__Problem requirements__. Without the images, write out the entries word for word.

__Supplied material__.
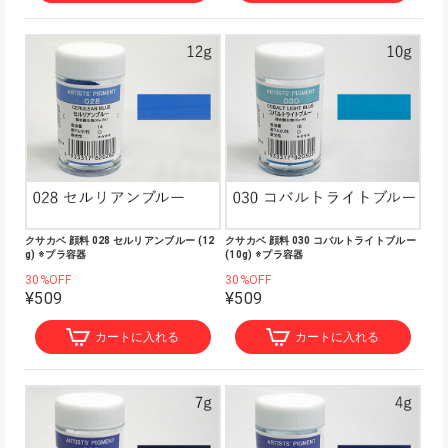
クサカベ 顔料 028 セルリアンブルー (12
クサカベ 顔料 030 コバルトライトブルー
g) ※プラ容器
(10g) ※プラ容器
30%OFF
30%OFF
¥509
¥509
カートに入れる
カートに入れる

__Task solution__.
クサカベ 顔料 028 セルリアンブルー (12
クサカベ 顔料 030 コバルトライトブルー
g) ※プラ容器
(10g) ※プラ容器
30%OFF
30%OFF
¥509
¥509
カートに入れる
カートに入れる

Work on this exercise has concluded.